─── Extract to read ───

For the purpose of improving an SN ratio and reducing power by efficient pixel driving in accordance with a sparse reflected light detection environment, the dToF sensor 12 makes a plurality of adjacent pixels a multipixel MP in accordance with sparse spot lights SP, allows only a plurality of multipixels MP out of all the pixels of the pixel array to perform a light receiving operation, and generates a histogram in multipixel MP unit. In the example in FIG. 3, the multipixel MP of nine pixels (three by three) is set for one spot light SP.


Note that, in FIG. 3, an example of 25 (five by five) spot lights SP and the multipixel MP of nine pixels (three by three) is described, but the number and arrangement of the spot lights SP and the multipixel MP are optional. In the following description, in a case where the spot light SP and the multipixel MP are not particularly distinguished, a point corresponding to them is also referred to as a ranging point.

─── Extracted data ───

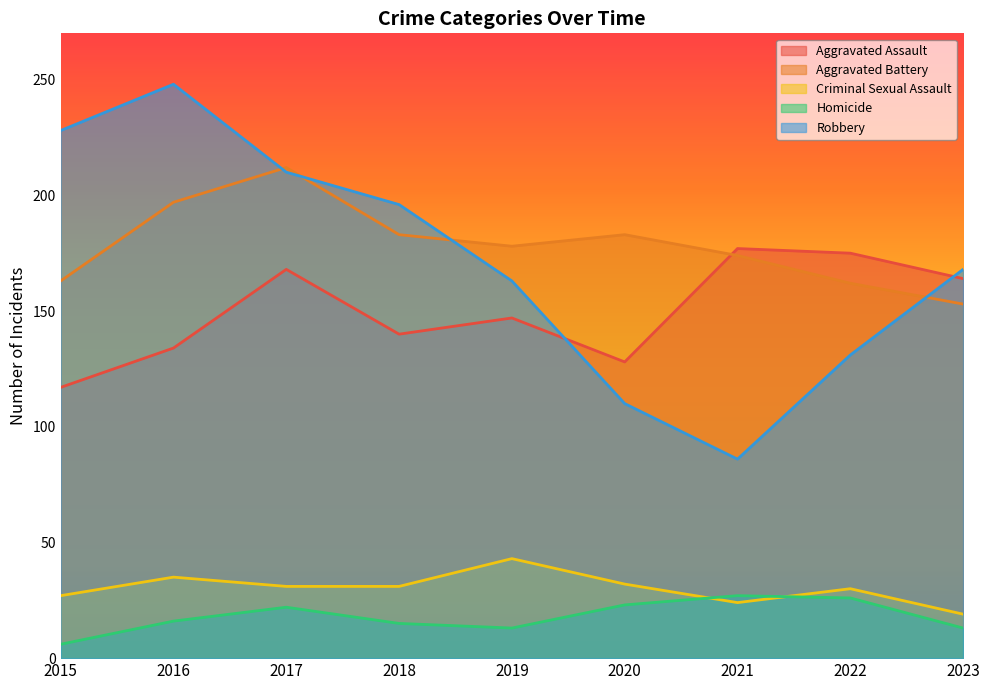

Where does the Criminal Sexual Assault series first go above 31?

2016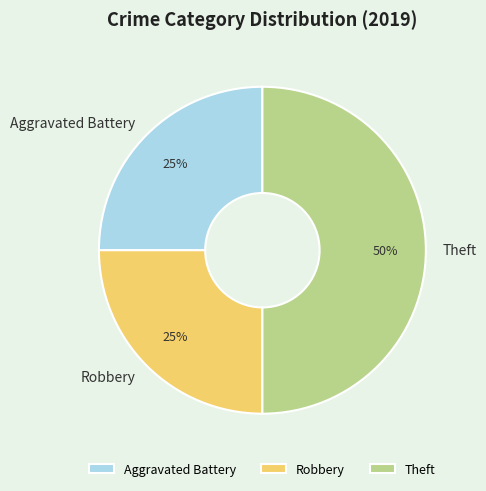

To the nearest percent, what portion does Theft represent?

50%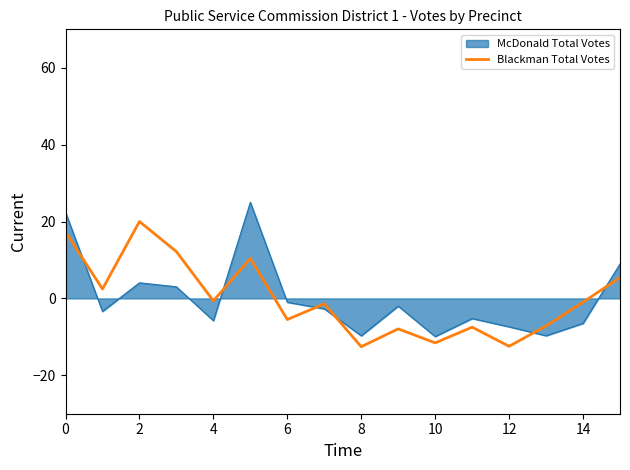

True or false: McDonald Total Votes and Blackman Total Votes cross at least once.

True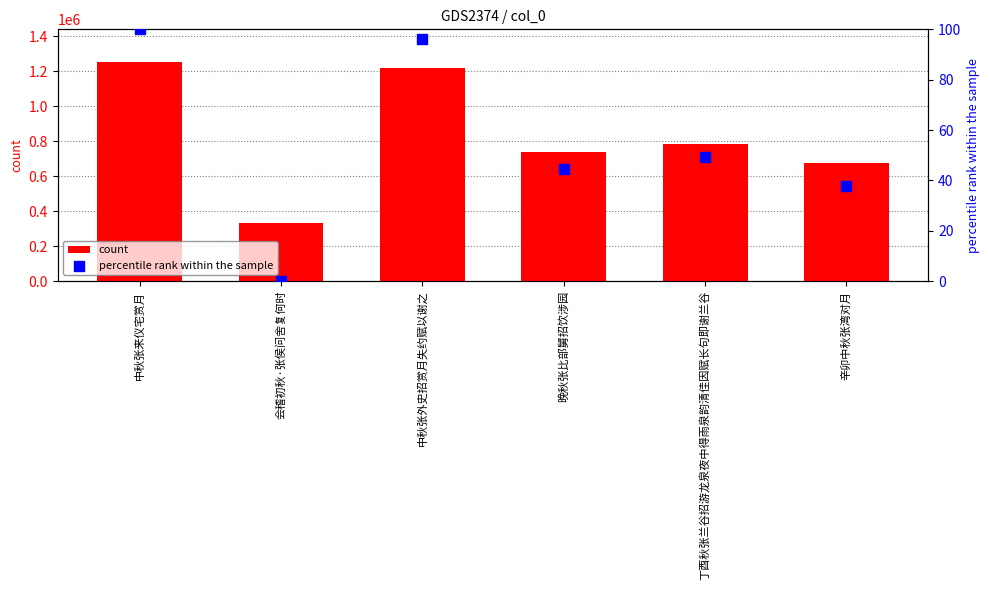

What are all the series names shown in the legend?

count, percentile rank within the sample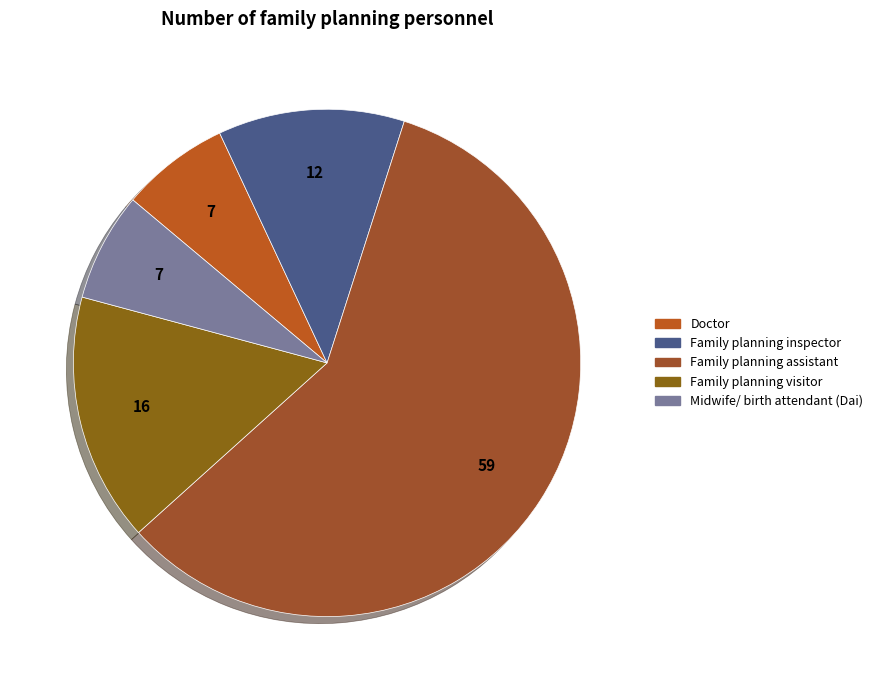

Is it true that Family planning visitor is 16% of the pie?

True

───
─── Extracted data ───

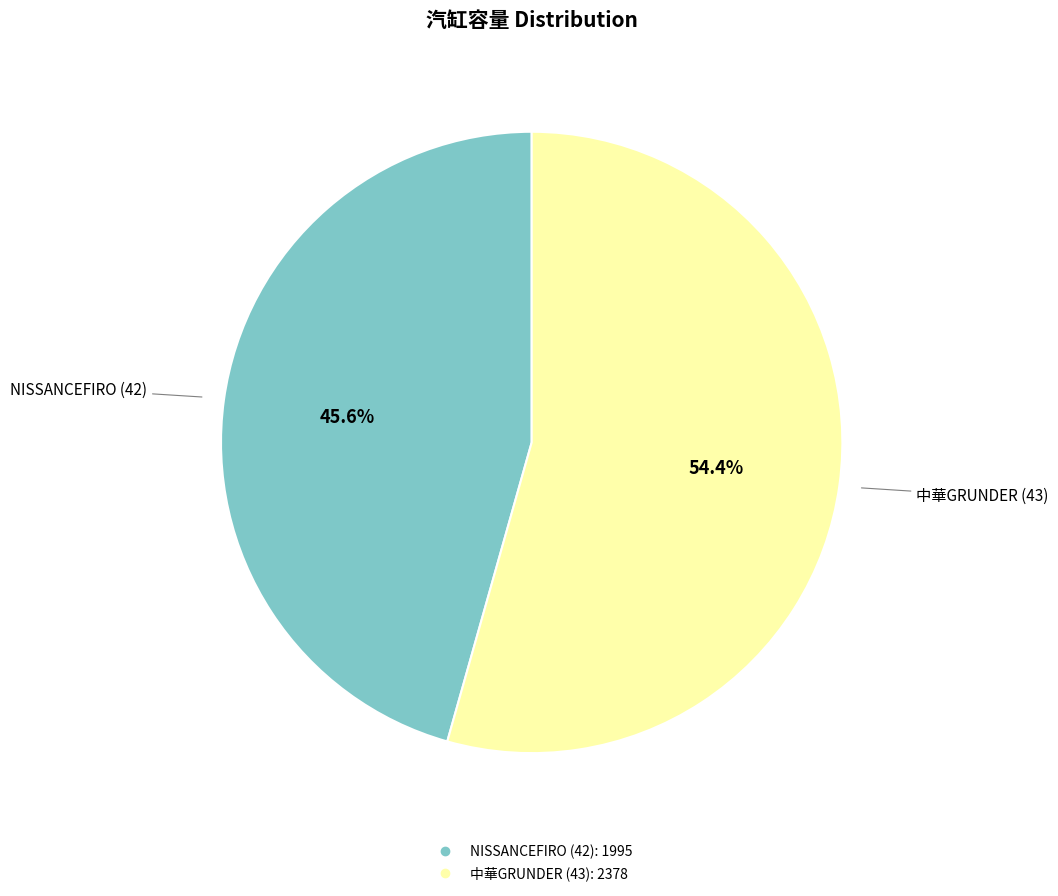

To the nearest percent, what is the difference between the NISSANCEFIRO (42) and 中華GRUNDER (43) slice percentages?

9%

───

## Work instructions
**1)** Please list each action that the first sentence of the dToF sensor passage says the dToF sensor 12 carries out.
**2)** Retype the dToF sensor passage from "For the purpose" to "spot light SP.".

## Solutions
**1)**
- Makes a plurality of adjacent pixels a multipixel MP in accordance with sparse spot lights SP
- Allows only a plurality of multipixels MP out of all the pixels of the pixel array to perform a light receiving operation
- Generates a histogram in multipixel MP unit

**2)**
For the purpose of improving an SN ratio and reducing power by efficient pixel driving in accordance with a sparse reflected light detection environment, the dToF sensor 12 makes a plurality of adjacent pixels a multipixel MP in accordance with sparse spot lights SP, allows only a plurality of multipixels MP out of all the pixels of the pixel array to perform a light receiving operation, and generates a histogram in multipixel MP unit. In the example in FIG. 3, the multipixel MP of nine pixels (three by three) is set for one spot light SP.